Requirements:
- A) Translate this sentence from the article below about the name Fred and Lake Fred into Spanish: "Like any good mythology, every origin story contains some conjecture."
- B) From the article below about the name Fred and Lake Fred, extract the passage that opens with the words containing "The popularity of" and closes with "walk about WLFR.".
- C) Continue the article below about the name Fred and Lake Fred from its last sentence.

Text excerpt:
>>>
The popularity of the name Fred has been in decline since 1888. Despite titular Fred's like Fred Flintstone, Fred from Scooby Doo, Fred Durst, Fred Savage, DJ Fred Allen, Fred Schneider, Fred Armisen, Fred Astaire and the Honorable Fred Hampton there are just fewer Freds than there used to be. The Fred thing really got me interested so we're going to have to talk about Fred before we walk about WLFR.
Lake Fred is not technical a lake, but actually a series of interconnected, artificial ponds in New Jersey. It was created somewhere between 1860 and 1880 in the peak Fred years for cranberry farming. [LINK] Dammed for use by a sawmill around 1900. at the time it was simply called "Saw Mill pond. When Stockton university took over the property in 1971, they initially referred to the property as Lake Stockton but by 1972, through machinations still not fully understood today... it had become Lake Fred. By 1985 there were already inquiries on the origin of the name. More here.
Like any good mythology, every origin story contains some conjecture. There are stories of the name originating with people named Fred: local residents, neighbors, students, and professors. But my favorite is about the famous DJ, Jean Shepard. Jean Shepherd, used the then common slang “Fred” as a generic name for someone who was a goof or a slacker. The term was popular enough in the moment to appear in the The Dictionary of American Slang 1998 edition and a possibly related entry in the New Hackers Dictionary 3rd edition of 1996.But in the 1950s and 60s Shepard was pretty famous for his radio show on New York City’s WOR. In the evening he told strange, long-winded by funny tales. He used a lot of hipster slang and in his stories, there was always a Fred. Fred was his John Smith. So the lake was named for Jean Shepard's Fred. Fred lake was really just a disused cranberry bog i.e. not really a lake. In Shepherd’s usage Fred was a fraud or a fake. So there you have it: Fake Lake.
<<<
Data extract:
>>>
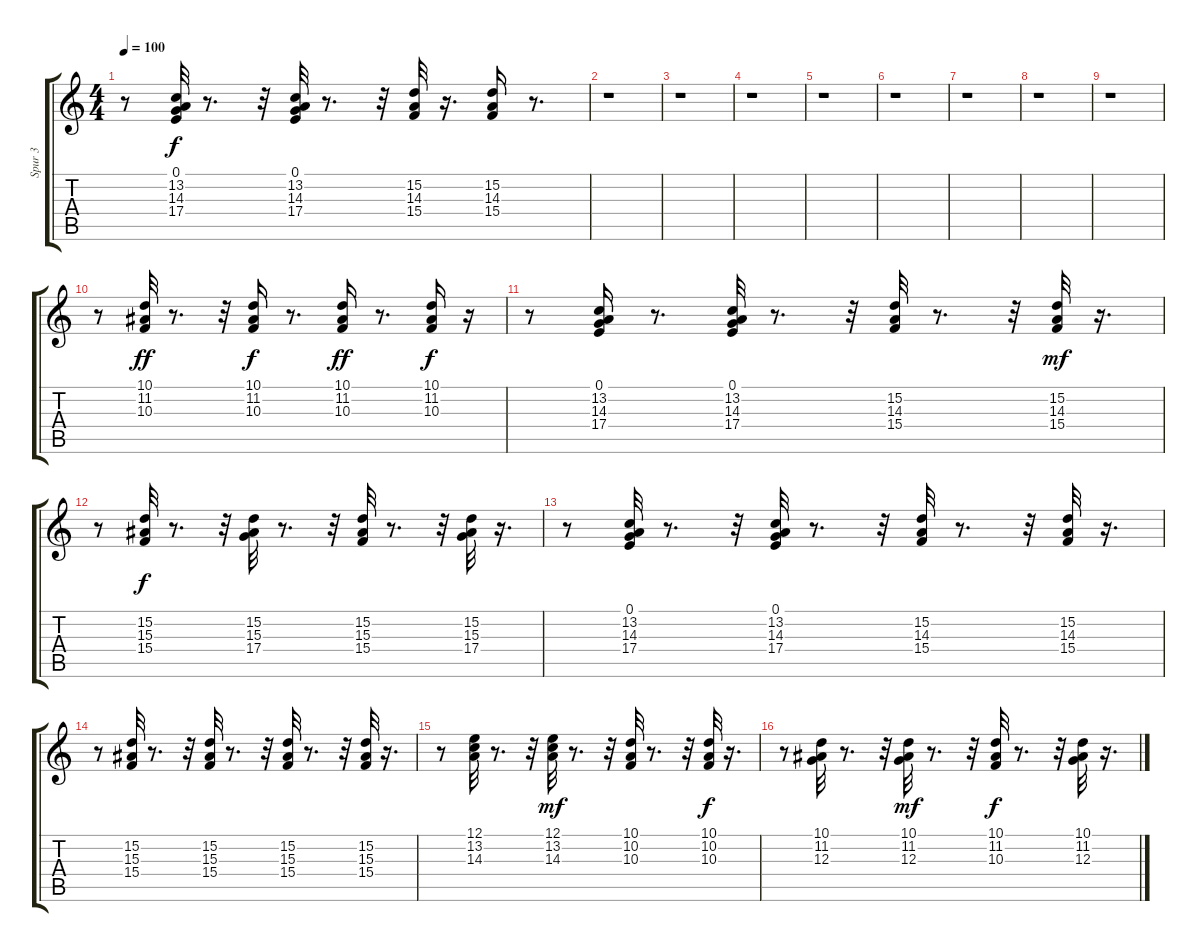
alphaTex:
<<<
Results for each task:
- A) Como toda buena mitología, cada historia de origen contiene algo de conjetura.

- B)
The popularity of the name Fred has been in decline since 1888. Despite titular Fred's like Fred Flintstone, Fred from Scooby Doo, Fred Durst, Fred Savage, DJ Fred Allen, Fred Schneider, Fred Armisen, Fred Astaire and the Honorable Fred Hampton there are just fewer Freds than there used to be. The Fred thing really got me interested so we're going to have to talk about Fred before we walk about WLFR.

- C)
So in 1984 when WLFR first signed on, they used the call letters stand WLFR for Lake Fred Radio. But WLFR wasn't the first campus station at Stockton. The roots of the station start in a small cabin on the shore of Lake Fred in 1974 with a Radio Club. The station was called WSSR - Stockton State Radio. This was a low budget carrier current radio station which had 2 QRK turntables, 2 cart machines, a Revox 77 reel-to-reel and a 4-channel RCA mixing board. Some of that gear was built by student Paul Glaser. Glaser once said that it "really just played a lot of Grateful Dead music." One of the early General managers, Olen Soifer, formerly of WMCJ (now WMCX) at Monmouth also mentioned the Grateful Dead which certainly paints a picture.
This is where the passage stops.